Return every line of the following data verbatim, keeping the original order, spelling, and punctuation.

· · · ·

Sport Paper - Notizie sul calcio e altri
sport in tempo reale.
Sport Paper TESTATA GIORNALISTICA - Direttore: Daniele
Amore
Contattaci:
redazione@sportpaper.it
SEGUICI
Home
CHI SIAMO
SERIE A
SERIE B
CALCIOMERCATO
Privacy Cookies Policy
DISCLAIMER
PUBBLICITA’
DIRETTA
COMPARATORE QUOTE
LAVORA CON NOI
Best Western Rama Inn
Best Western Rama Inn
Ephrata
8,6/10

· · · ·

§ **Problem solution**
Sport Paper - Notizie sul calcio e altri
sport in tempo reale.
Sport Paper TESTATA GIORNALISTICA - Direttore: Daniele
Amore
Contattaci:
redazione@sportpaper.it
SEGUICI
Home
CHI SIAMO
SERIE A
SERIE B
CALCIOMERCATO
Privacy Cookies Policy
DISCLAIMER
PUBBLICITA’
DIRETTA
COMPARATORE QUOTE
LAVORA CON NOI
Best Western Rama Inn
Best Western Rama Inn
Ephrata
8,6/10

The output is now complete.